Economy07:32 · Jun 15

Simed bonds put into immediate repayment as new hidden loans emerge

Calcalist
Translated & summarized from Calcalist by baba
The story · English

Simed Holding’s bond series was placed into immediate repayment this morning, adding to the distress of the company’s creditors. The move came after the BVI company disclosed late Wednesday that it had learned of two loans taken by its controlling shareholders, brothers David and Michael Shabsels, totaling about $33 million, or roughly NIS 100 million.

The first loan was for about $18 million from Credit Federal Visions and is secured by a lien on a hotel owned by the brothers. The second was for $15 million from Newtek and is backed by guarantees from six group companies and a pledge of shares in the camp company, whose assets are already pledged to Israeli bondholders. These previously undisclosed loans may complicate bondholders’ efforts to recover money, mainly through selling company assets.

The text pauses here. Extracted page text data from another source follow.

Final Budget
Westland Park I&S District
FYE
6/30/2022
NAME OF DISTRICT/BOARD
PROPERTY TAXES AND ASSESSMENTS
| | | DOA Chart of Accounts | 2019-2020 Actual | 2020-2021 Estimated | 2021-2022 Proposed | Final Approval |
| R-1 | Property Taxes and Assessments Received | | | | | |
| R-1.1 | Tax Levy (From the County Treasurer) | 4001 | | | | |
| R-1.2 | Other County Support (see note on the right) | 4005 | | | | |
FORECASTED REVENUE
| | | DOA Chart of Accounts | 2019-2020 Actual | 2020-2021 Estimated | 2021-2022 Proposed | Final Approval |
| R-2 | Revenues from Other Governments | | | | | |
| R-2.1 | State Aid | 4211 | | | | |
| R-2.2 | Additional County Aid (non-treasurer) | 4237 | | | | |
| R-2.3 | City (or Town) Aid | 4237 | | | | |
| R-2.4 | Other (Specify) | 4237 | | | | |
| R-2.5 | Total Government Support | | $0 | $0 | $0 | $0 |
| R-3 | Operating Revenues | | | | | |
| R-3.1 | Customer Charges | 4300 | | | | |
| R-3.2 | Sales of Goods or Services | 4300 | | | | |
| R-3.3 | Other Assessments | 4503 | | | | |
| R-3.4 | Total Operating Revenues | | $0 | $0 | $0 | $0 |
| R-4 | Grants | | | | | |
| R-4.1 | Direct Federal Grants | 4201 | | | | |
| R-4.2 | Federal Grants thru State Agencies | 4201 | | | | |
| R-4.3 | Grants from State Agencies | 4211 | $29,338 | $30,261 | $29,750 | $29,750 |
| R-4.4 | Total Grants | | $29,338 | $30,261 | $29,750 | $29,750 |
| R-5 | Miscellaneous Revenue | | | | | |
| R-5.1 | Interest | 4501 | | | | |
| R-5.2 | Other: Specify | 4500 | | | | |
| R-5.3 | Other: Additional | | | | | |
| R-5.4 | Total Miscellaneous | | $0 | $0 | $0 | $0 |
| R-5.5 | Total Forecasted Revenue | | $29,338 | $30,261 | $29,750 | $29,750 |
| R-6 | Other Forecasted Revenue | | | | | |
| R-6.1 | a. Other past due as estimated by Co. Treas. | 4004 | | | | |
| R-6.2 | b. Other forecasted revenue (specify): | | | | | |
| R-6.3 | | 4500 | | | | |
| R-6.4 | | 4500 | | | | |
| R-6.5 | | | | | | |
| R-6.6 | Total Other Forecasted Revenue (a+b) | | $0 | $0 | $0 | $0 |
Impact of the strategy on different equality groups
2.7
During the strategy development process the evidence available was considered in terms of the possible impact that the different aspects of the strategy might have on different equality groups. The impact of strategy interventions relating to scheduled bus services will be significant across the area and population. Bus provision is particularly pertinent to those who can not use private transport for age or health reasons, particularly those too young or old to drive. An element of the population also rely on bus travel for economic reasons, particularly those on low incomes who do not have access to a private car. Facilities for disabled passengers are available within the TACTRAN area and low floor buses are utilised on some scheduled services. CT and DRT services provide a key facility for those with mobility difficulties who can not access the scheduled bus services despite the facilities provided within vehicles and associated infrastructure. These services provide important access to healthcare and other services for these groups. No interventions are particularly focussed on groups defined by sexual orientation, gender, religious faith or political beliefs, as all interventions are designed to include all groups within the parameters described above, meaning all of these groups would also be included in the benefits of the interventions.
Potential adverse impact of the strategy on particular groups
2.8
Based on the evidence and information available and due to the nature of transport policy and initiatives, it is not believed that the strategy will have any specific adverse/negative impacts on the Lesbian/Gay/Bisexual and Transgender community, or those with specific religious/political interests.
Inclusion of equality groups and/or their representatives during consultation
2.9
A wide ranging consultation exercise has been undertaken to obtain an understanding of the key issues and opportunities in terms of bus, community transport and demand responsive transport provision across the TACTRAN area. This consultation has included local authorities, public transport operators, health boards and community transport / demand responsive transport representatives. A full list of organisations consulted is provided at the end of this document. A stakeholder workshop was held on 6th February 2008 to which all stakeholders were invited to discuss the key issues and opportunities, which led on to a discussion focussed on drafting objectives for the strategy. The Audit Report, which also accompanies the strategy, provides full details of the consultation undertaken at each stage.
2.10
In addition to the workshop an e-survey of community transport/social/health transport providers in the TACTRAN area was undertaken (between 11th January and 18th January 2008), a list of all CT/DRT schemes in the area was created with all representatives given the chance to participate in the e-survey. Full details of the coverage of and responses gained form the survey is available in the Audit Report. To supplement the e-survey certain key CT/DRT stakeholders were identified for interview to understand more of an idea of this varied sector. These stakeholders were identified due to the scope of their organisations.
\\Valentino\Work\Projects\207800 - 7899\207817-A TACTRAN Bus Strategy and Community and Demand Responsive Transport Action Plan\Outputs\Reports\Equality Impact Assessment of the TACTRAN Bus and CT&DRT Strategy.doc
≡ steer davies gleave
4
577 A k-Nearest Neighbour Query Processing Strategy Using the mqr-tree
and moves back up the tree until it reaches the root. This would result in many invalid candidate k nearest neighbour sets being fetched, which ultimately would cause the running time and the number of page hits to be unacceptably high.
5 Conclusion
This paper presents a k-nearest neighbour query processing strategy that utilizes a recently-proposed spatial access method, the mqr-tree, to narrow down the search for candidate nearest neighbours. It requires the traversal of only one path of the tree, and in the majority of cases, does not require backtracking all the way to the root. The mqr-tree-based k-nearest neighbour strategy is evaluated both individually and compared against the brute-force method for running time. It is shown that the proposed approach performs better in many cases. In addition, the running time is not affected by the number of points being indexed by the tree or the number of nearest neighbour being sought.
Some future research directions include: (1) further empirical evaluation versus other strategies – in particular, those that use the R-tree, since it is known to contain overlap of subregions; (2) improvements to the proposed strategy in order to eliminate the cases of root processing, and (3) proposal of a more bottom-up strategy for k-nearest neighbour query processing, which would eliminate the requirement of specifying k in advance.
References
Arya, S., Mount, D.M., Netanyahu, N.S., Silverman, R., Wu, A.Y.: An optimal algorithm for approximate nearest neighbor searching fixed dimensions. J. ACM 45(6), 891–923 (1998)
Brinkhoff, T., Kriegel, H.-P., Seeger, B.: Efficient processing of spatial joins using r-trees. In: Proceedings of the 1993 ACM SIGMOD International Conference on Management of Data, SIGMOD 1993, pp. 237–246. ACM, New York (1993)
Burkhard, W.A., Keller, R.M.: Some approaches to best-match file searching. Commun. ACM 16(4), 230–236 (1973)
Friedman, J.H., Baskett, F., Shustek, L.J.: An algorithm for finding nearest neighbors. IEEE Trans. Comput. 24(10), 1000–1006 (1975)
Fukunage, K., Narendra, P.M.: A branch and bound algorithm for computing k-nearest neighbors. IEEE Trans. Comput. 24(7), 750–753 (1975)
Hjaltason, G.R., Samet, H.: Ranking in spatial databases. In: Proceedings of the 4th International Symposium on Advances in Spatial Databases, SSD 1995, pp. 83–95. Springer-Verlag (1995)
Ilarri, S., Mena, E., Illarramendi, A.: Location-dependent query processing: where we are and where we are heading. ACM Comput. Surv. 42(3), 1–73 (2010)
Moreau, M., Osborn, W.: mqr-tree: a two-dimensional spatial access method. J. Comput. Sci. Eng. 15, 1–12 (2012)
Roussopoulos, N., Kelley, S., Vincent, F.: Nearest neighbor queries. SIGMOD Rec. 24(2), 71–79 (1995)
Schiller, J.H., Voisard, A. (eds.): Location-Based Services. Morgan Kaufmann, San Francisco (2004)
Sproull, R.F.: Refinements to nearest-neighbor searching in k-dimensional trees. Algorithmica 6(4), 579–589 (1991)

Simed operates summer camps in the United States and raised NIS 620 million from Israeli institutional investors in December. Five months later, the company said the controlling shareholders had withdrawn about $34 million from its accounts and subsidiaries, after which it could not meet payments to bondholders. The new disclosure suggests the prospectus disclosures were incomplete and raises further criticism of the underwriters and other gatekeepers who were supposed to assess Simed’s condition and corporate structure.

Before the latest revelation, Simed’s total debt stood at $270 million, including $210 million owed to bondholders and $60 million to banks. Earlier this week, the company’s board resigned, and the Tel Aviv Stock Exchange suspended trading in the bonds entirely after they plunged 38% in a single session.